▸ Problem to solve
Update the records below by replacing each occurrence of "brick two-story house" with "brick townhouse", leaving all other text unchanged. Leave the pictures out of your answer.

▸ Material shown
================================

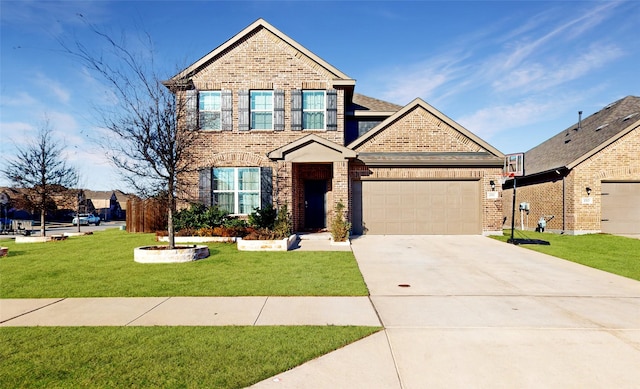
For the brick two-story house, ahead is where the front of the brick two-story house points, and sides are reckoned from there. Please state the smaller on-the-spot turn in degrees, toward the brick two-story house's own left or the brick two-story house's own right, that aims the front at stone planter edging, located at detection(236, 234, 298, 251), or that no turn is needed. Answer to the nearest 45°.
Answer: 0° — it already faces it

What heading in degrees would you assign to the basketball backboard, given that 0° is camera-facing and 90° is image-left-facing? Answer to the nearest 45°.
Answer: approximately 45°

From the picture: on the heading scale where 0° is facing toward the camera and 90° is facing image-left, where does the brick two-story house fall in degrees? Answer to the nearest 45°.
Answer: approximately 0°

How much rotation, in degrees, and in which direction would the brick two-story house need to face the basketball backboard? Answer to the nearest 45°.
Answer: approximately 90° to its left

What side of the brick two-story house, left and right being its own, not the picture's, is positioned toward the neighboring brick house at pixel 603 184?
left

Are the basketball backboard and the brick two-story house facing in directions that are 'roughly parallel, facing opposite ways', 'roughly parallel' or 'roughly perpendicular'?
roughly perpendicular

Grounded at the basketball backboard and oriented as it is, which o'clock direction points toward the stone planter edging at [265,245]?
The stone planter edging is roughly at 12 o'clock from the basketball backboard.

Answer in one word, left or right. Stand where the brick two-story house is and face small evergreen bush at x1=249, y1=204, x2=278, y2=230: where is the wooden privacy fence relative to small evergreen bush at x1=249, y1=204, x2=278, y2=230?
right

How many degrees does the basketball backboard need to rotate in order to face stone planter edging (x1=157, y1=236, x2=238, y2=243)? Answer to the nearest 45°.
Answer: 0° — it already faces it
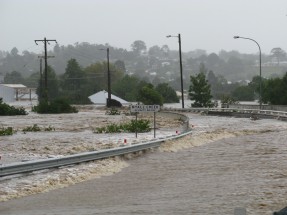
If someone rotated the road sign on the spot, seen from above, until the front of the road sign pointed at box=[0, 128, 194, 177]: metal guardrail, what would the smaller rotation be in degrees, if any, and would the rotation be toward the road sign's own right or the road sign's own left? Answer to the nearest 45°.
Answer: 0° — it already faces it

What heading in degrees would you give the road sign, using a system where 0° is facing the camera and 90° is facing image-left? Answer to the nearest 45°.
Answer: approximately 0°
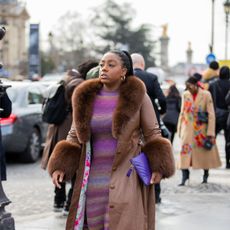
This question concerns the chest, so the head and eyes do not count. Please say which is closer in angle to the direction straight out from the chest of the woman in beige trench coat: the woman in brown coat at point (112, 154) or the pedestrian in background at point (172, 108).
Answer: the woman in brown coat

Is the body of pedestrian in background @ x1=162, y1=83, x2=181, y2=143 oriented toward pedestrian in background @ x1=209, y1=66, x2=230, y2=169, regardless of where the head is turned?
no

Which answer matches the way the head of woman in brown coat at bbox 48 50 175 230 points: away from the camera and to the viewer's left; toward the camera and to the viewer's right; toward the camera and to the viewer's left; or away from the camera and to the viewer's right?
toward the camera and to the viewer's left

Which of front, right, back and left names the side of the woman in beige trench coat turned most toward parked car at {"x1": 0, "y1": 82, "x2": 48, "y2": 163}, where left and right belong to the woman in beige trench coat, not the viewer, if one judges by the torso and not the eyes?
right

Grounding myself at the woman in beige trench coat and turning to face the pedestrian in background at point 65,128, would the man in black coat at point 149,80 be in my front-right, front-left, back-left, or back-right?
front-left

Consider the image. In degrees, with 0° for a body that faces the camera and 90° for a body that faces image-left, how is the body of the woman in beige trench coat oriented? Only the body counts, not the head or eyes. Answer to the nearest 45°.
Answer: approximately 45°

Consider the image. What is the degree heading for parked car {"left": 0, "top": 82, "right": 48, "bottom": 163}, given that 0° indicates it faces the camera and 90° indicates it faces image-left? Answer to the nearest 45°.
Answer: approximately 225°

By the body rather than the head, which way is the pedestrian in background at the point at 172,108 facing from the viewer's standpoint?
away from the camera

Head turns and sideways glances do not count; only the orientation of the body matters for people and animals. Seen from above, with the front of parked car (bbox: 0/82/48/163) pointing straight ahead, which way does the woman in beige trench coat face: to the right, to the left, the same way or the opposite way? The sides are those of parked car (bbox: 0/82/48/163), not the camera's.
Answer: the opposite way

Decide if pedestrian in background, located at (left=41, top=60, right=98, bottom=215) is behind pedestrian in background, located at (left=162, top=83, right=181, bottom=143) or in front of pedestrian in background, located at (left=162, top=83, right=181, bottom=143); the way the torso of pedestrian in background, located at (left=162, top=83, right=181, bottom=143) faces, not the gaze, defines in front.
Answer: behind

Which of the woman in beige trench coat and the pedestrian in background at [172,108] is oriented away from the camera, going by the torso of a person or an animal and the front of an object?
the pedestrian in background

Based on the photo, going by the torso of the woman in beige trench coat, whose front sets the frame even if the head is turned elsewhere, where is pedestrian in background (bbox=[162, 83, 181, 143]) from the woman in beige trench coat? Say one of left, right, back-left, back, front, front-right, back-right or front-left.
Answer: back-right

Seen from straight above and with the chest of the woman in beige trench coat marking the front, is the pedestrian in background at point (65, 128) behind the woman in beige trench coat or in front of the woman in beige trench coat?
in front

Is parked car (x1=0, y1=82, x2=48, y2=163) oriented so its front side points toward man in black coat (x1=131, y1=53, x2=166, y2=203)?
no
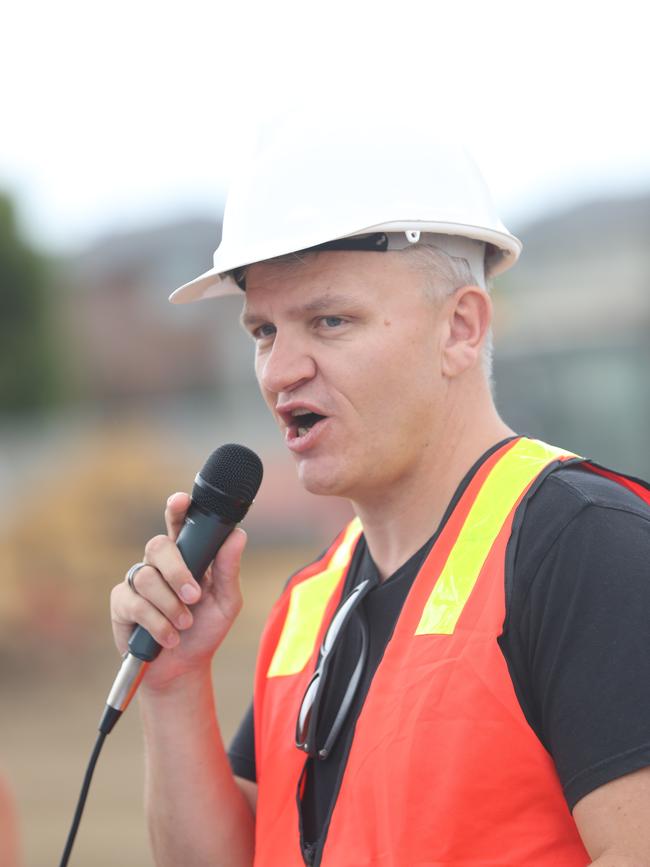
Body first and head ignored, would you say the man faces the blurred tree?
no

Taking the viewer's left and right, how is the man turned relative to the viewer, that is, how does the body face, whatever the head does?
facing the viewer and to the left of the viewer

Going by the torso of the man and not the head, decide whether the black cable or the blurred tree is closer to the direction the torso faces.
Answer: the black cable

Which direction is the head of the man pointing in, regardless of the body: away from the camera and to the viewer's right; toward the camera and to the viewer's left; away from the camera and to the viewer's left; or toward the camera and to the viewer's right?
toward the camera and to the viewer's left

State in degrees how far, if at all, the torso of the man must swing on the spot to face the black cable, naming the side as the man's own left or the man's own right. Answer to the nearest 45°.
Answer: approximately 45° to the man's own right
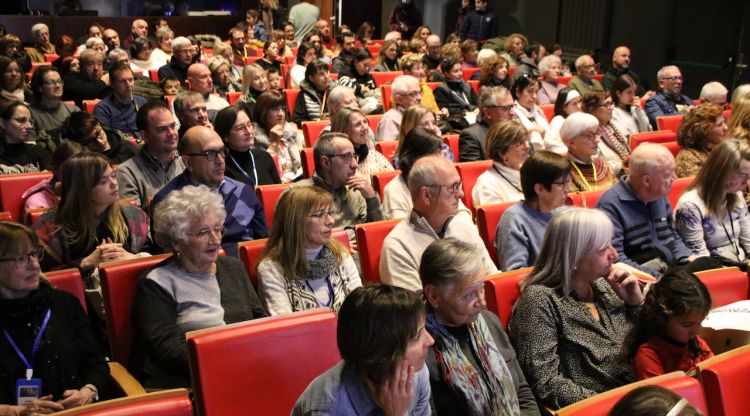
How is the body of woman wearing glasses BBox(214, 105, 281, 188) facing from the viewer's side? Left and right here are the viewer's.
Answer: facing the viewer and to the right of the viewer

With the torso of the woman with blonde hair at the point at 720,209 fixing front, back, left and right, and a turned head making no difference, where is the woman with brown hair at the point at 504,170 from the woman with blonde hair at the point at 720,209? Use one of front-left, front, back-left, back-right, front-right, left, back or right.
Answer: back-right

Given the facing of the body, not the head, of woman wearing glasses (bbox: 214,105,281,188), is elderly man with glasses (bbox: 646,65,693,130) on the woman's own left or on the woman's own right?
on the woman's own left

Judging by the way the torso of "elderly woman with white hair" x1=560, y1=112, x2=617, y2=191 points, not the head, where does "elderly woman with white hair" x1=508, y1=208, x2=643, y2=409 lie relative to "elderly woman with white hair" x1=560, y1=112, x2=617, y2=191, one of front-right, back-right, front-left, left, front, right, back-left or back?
front-right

================================

▸ Reply to the exercise
For the brick townhouse, ahead is where the front of the brick townhouse points, and sides are reckoned from there. Please state the smaller on-the-spot turn in degrees, toward the brick townhouse's own left or the brick townhouse's own right, that aims the front at stone planter edging, located at detection(236, 234, 298, 251), or that no turn is needed. Answer to the nearest 45°.
Answer: 0° — it already faces it

What heading in degrees would you assign to the basketball backboard, given that 0° is camera-facing and 90° is image-left-facing? Answer to the nearest 45°.
Answer: approximately 45°

From the picture: on the heading scale where 0° is facing toward the camera and 90° is facing image-left, where does the brick townhouse fall in degrees? Answer to the nearest 45°.
Answer: approximately 0°

How much rotation, in degrees, and in which direction would the brick townhouse need to face the basketball backboard? Answer to the nearest 45°.
Answer: approximately 90° to its left

What side of the brick townhouse, left and right being its own, not the picture's, is positioned toward the neighboring brick house at pixel 603 184?
left

Are the basketball backboard and the brick townhouse facing in directions that are 'roughly parallel, facing opposite ways', 'roughly parallel' or 'roughly perpendicular'?
roughly perpendicular

Grounded at the basketball backboard and oriented as it is, which o'clock direction points toward the stone planter edging at [265,245]?
The stone planter edging is roughly at 12 o'clock from the basketball backboard.

Answer in one word, left or right. Stand where the brick townhouse is and face small evergreen bush at x1=249, y1=204, x2=278, y2=230: where is the wooden privacy fence relative to small evergreen bush at x1=249, y1=204, x2=278, y2=230?
right

How many degrees does the basketball backboard need to rotate in order to face stone planter edging (x1=157, y1=236, x2=238, y2=243)? Answer to the nearest 45°.
Answer: 0° — it already faces it
If someone rotated the road sign on the spot, seen from above, until the front of the road sign pointed at box=[0, 128, 194, 177]: metal guardrail, what would the smaller rotation be in degrees, if any, and would the rotation be toward the road sign's own right or the road sign's own left? Answer to the nearest 45°.
Answer: 0° — it already faces it

What heading in degrees would you give the road sign, using a system where 0° is facing the camera and 90° is facing image-left? Answer to the nearest 45°.
Answer: approximately 0°
This question concerns the chest, so the head and eyes do not count. Please say which is closer in angle to the direction straight out from the chest of the woman in beige trench coat: the woman in brown coat at point (112, 154) or the pedestrian in background at point (172, 108).
Answer: the woman in brown coat

Is the body of pedestrian in background @ x1=162, y1=83, x2=181, y2=143 oriented toward pedestrian in background @ x1=209, y1=66, x2=230, y2=169, regardless of where the head is turned?
no

Which answer matches the way the head of woman in brown coat at bbox 48 50 175 230 points: away from the camera and to the viewer's left; toward the camera and to the viewer's right; toward the camera and to the viewer's left; or away from the camera and to the viewer's right?
toward the camera and to the viewer's left

Which of front, right, back and left names the side of the woman in beige trench coat turned most toward parked car at {"x1": 0, "y1": 82, "x2": 48, "y2": 163}, where left and right belong to the woman in beige trench coat, not the viewer, if one judges by the torso and not the eyes?
right

Grounding myself at the woman in beige trench coat and turning to face the pedestrian in background at point 65,128, would the man in black coat at point 149,80 be in my front-right, front-left, back-left, or back-right?
front-left

Consider the image. In degrees, with 0° for a body that faces the camera and 90° for a body that faces image-left, how is the body of the woman in beige trench coat oriented? Only the body counts, not the head or eyes. Answer to the nearest 45°.
Answer: approximately 45°

Consider the image. What is the degree heading for parked car {"left": 0, "top": 82, "right": 48, "bottom": 163}, given that 0° indicates it faces the camera and 90° indicates it faces image-left? Answer to the nearest 45°.
Answer: approximately 225°

By the body rather than the head, which way is the pedestrian in background at the point at 172,108 facing from the viewer's standpoint?
away from the camera

Head turns and sideways glances do not count; only the orientation of the body matters for people and animals. Seen from above, with the front of parked car (bbox: 0/82/48/163) pointing straight ahead, which way does the woman in beige trench coat face: to the right, to the left, the same way or the opposite way? The sides are those of parked car (bbox: 0/82/48/163), not the camera's.
Answer: the opposite way

Decide if pedestrian in background, located at (left=41, top=60, right=98, bottom=215) is behind pedestrian in background, located at (left=162, top=83, right=181, bottom=143) or in front of pedestrian in background, located at (left=162, top=83, right=181, bottom=143); the way the torso of pedestrian in background, located at (left=162, top=83, right=181, bottom=143) faces, not the gaze, defines in front.
Answer: behind

Which of the woman in beige trench coat and the pedestrian in background at [172,108] is oriented away from the camera, going by the torso of a person or an animal and the front of an object?
the pedestrian in background

Based on the photo, going by the torso of the woman in beige trench coat, whose front sets the frame even if the head is turned elsewhere, where is pedestrian in background (bbox=[162, 83, 181, 143]) from the woman in beige trench coat? Say one of left, right, back-left, back, front, front-right, back-right or front-left.
Answer: back-right

Seen from straight above and with the chest of the woman in beige trench coat marking the front, is the pedestrian in background at point (65, 128) behind the woman in beige trench coat or in front of the woman in beige trench coat?
in front

Is parked car (x1=0, y1=82, x2=48, y2=163) oriented so its front side points toward man in black coat (x1=131, y1=53, x2=166, y2=203)?
no
Body first and head ignored, would you say the man faces the blurred tree?
no

Taking the viewer's left and right, how is the man turned relative to the viewer, that is, how does the body face, whatever the head does?
facing the viewer and to the left of the viewer

Going by the torso of the man and not the head, decide whether the black cable or the blurred tree is closer to the direction the torso faces.
Answer: the black cable

Which direction is the head of the man pointing in, regardless of the body: away from the camera and to the viewer's right; toward the camera and to the viewer's left; away from the camera and to the viewer's left; or toward the camera and to the viewer's right?
toward the camera and to the viewer's left

State in degrees how far, if at all, the torso of the man must swing on the spot to face the black cable, naming the side as the man's own left or the man's own right. Answer to the nearest 45°.
Answer: approximately 45° to the man's own right
How is the body of woman wearing glasses BBox(214, 105, 281, 188) facing from the viewer's side? Left and right here are the viewer's.
Answer: facing the viewer and to the right of the viewer

With the torso of the woman with blonde hair at the point at 720,209 fixing front, back, left and right, and a turned head making no difference, where is the woman with brown hair at the point at 504,170 from the woman with blonde hair at the point at 720,209? Use one of front-left, front, back-left, back-right, front-right, left, back or right.
Answer: back-right

Given the facing of the body, not the head, of woman wearing glasses (bbox: 214,105,281,188), is elderly man with glasses (bbox: 646,65,693,130) on the woman's own left or on the woman's own right?
on the woman's own left

Judging by the way the torso of "elderly woman with white hair" x1=560, y1=112, x2=617, y2=191 points, not the head, where does "elderly woman with white hair" x1=508, y1=208, x2=643, y2=409 lie relative to "elderly woman with white hair" x1=560, y1=112, x2=617, y2=191, one of front-right, back-right, front-left, left, front, right, back-left or back?
front-right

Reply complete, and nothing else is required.